What does the study say?
The forensic study of 90 cannabis resin samples from traffickers in different areas of Madrid, from Majadonda to Alcobendas, was conducted by a team from the Universidad Complutense.
"Overall, our results showed that most (88,3%) hashish samples were not fit for consumption," concludes the study published in the Forensic Science International Review. "Therefore, the illegal sale of hashish on the street is a public health problem."
Manuel Pérez Moreno, a pharmacist at the Faculty of Veterinary Medicine and co-author of the study, was asked to find the product to be tested. He explained that when he bought drugs from traffickers in the street, it usually came in two forms: acorns or olives and ingots or platelets.
Although foreign elements were found in both, with respect to microbiological contamination, 93% of the olives were contaminated with E. E. coli coli compared to 29,4% platelets.
The bacterium Escherichia coli (E. coli) normally lives in the intestines of healthy people and animals. Most varieties of E. coli are harmless or cause relatively short diarrhea.
But some particularly unpleasant strains, such as E. coli O157: H7, can cause severe abdominal cramps, bloody diarrhea and vomiting.
In addition, the study found that 10% of samples contained aspergillus, a type of mold that is usually harmless, but can trigger serious infections if people with weakened immune systems, lung disease or asthma, inhale their spores.
Perez told El Pais that the contamination was due to the way the drug was smuggled into Spain: the resin is rolled into small balls (acorns), wrapped in cellophane and ingested.

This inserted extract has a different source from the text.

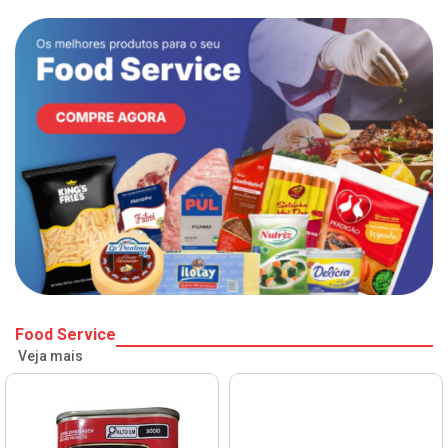
Food Service
Veja mais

"Once in Spain, they take laxatives to expel the acorns. And that's what goes on sale, "said the pharmacist who added that 40 percent of acorn samples actually smelled faeces.
The problem does not just come from inhalation, but also from the preparation of the drug to smoke it, he said.
"Hash is constantly handled in the hands," says Perez. "The seal filters are hollow. Not only do you suck the smoke, but you also suck up particles. "
The laws in force in Spain prohibit the sale and cultivation of cannabis and limit consumption and possession to private spaces - which means that the drug can be consumed in one of the many private cannabis clubs that have been opened. last ten years.
Nearly one-third (31%) of the Spanish population aged 15 to 64 years admits to having used cannabis at some point in their life, according to a recent report from the Ministry of Health.
But a growing number of people are turning to the drug for therapeutic reasons, and the results of this latest study reveal the dangers for them of buying on the street.
"In recent years, the number of people with cancer who smoke cannabis to reduce the side effects of chemotherapy has increased. These patients have weakened their immune system, so an infection caused by the consumption of contaminated or falsified hashish could be fatal, "warn the authors.
The report concludes that the average amount of faecal bacteria in each gram of resin is 500 times greater than the maximum limit set by the US Marijuana Law or the European Regulation for Fruit and Tea.